Investment doesn’t need to break the bank, however, with Karen Swift of Cinders Barbecues adding that equipment can be ‘minimal’. 

“Equipment can be minimal but must be commercial and include a covered barbecue area outdoors if possible and a powerful wok burner,” said Swift.

“Presentation cooking is great but must be eased by good prep areas indoors and prime cooking limited to simple items for when demand is high, and skills are in short supply.

“Remember that your barbecue equipment isn’t redundant on street food nights. The flexibility of an open grill with a flat griddle accessory is all that is needed to turn out any number of culturally diverse dishes.”

Operators should think about a complete outdoor kitchen setup if space allows. 

For those operators that have the square footage, Vipas at RH Hall suggested creating an entire stand-alone barbecue or street food space, self contained, and with its own food offer.  

“When considering a barbecue area, operators should also think about a complete outdoor kitchen set up, if space allows,” he said.  

“This can include refrigeration and bottle coolers, prep space and suitable hand wash facilities, potentially creating a completely independent outdoor menu offering.”

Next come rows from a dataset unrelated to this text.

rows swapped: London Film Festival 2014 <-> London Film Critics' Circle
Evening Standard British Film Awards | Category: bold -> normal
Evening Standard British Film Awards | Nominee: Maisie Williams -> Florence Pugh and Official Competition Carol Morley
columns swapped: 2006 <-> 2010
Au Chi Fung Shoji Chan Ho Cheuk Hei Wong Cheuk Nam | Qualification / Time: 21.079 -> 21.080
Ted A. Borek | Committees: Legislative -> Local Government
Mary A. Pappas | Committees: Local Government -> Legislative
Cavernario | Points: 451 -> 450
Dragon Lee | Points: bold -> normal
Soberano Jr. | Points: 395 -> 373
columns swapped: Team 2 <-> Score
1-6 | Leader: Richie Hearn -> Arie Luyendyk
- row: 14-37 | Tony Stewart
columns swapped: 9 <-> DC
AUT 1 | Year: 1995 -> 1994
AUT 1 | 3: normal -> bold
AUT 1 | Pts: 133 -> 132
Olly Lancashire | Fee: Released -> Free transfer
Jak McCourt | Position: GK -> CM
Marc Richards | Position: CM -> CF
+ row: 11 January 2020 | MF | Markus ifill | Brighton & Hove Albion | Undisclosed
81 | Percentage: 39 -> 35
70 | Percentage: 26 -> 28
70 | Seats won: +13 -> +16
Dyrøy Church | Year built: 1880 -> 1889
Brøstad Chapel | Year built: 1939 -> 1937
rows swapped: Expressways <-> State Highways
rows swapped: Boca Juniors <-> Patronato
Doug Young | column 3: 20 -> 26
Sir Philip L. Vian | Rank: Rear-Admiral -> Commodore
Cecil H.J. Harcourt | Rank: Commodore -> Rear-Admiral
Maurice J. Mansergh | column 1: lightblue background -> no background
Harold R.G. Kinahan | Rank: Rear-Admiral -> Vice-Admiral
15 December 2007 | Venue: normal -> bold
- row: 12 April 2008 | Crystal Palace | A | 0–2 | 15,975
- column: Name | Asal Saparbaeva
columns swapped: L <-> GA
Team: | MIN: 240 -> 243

That may be a bit ambitious for some venues, however, and for those with more modest budgets Swift at Cinders said the decor and ambience of a barbecue/street food area requires thought, but not necessarily a huge investment. 

“Setting up a BBQ or street food offer doesn’t mean throwing everything out and creating something between a barbecue shack and a ruin bar, but by going beyond normal casual dining with colour, style references and flexible seating,” said Swift.

“Bench tables are good, with louder music on barbecue nights and quieter oriental music on street food nights. Be prepared though to lose some control over who sits where and the loud crowd in the corner.”

Remember the humble burger; it is flexible enough to straddle BBQ and street food. 

And in terms of the cuisine itself, the definition of ‘street food’ is very much open to interpretation, said Swift. If you’re not sure what it means, don’t worry – no one else knows either. 

“Like barbecue, it is more of a concept,” she said. “Very few of us have ever been to Hong Kong and sat on pavement stools under the festooning lights of a so-called ruin bar and our only experience of street food will be in a disposable tray handed to us from a catering van window,” she said. 

“Its main value as an attraction seems to be in the use of the word and styling a menu to include multiple small portions or sharing platters of sometimes exotic fare.

“Street food doesn’t have to always mean Asian. Introduce African or South American-influenced menu items or go the whole hog and have a night when a particular country or culture is represented.”

And when in doubt, don’t forget the classics, said Swift. 

“Remember the humble burger,” she said. “The burger is flexible enough to straddle both barbecue and street food themes – and vegetarians – but make a real effort not to become a burger joint!”